Ortenzia Borre: And other features?Robert Bruce: Well, through the knowledge gained from investing in unlisted investments when companies subsequently IPO, like Big Tin Can, KLX, Carbon Revolution, Red Bubble, TLX, and Whisper, Acorn Capital has a greater insight and understanding of the business and its drivers. There are several interesting private companies that we expect to create significant value in the future, like Clean Space, a provider of PPE in the healthcare and currently supporting the COVID-19 pandemic, Elenium with its touchless health kiosk and marketplace, providing a platform for online retailers.
Robert Bruce: The March pre-tax NTA was 93.7 cents and the post-tax NDA was 97.8 cents. The shares are currently trading at a 12% discount to the post-tax NTA and from a yield perspective ACQ has a policy of distributing 5% of pre- tax NTA to shareholders as a dividend.

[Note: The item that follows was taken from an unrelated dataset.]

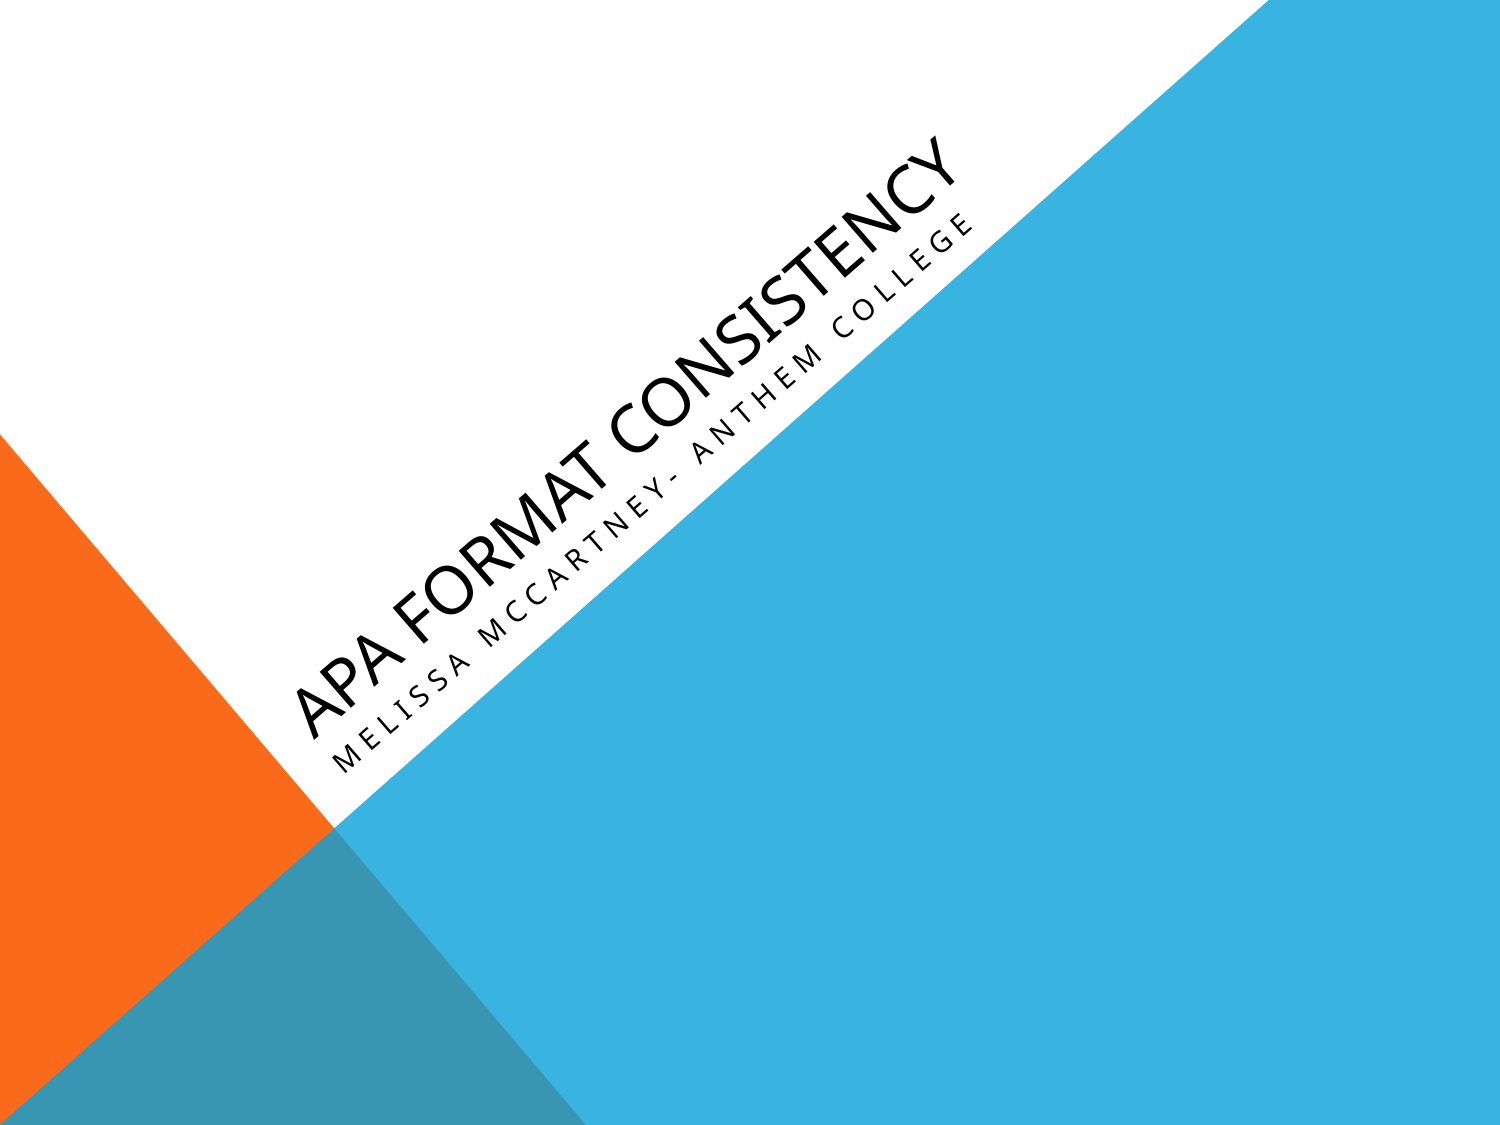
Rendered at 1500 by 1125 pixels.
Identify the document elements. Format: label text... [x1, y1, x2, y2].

title APA Format Consistency [182, 4, 1012, 761]
subtitle Melissa McCartney- Anthem College [312, 61, 1154, 804]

The interim, fully franked dividend is 3.75 cents per share, going X on the 5th of May and payable on the 25th of May, bringing the last 12 months to 7.25 cents or an 8.4% yield at yesterday's closing price of 86 cents.
Ortenzia Borre: A more general question. Small cap and unlisted equities require a different skillset in terms investing. What advantage does Acorn Capital have over others in the market and why should investors be considering investing in ACQ?
Robert Bruce: Yes. The earlier stage a company is, the more important the qualitative assessment is; such as competitive advantage, management quality, and the ability to execute on their go to market strategy rather than standard quantitative valuation measures. Through experience, the investment team believes that understanding the company stage of development is essential in assessing both the risk and opportunity it presents.
The skill provides an opportunity for significant returns provided you know the market and do the research. Acorn has a collective experience of 22 years since inception and we've been investing in private companies for the past 11 years.
Ortenzia Borre: That's the last question. What's a key message you'd like to leave investors with and how can people access the fund?
Robert Bruce: Well, I think for investors ACQ represents a lower risk option than trying to make direct investments themselves when they lack the ability to diversify or experience to cope with market volatility. The ACQ portfolio provides listed and unlisted exposure to exciting investment opportunities that we see as the innovative future and should be very rewarding to our investors. It's listed on the ISX under the symbol ACQ on platforms and investors should speak to their broker or advisor or visit ACQfund.com.edu for more information.
Ortenzia Borre: Robert Bruce, thank you so much for an introduction to the fund. We look forward to speaking to you next quarter.
Robert Bruce: A pleasure, look forward to it.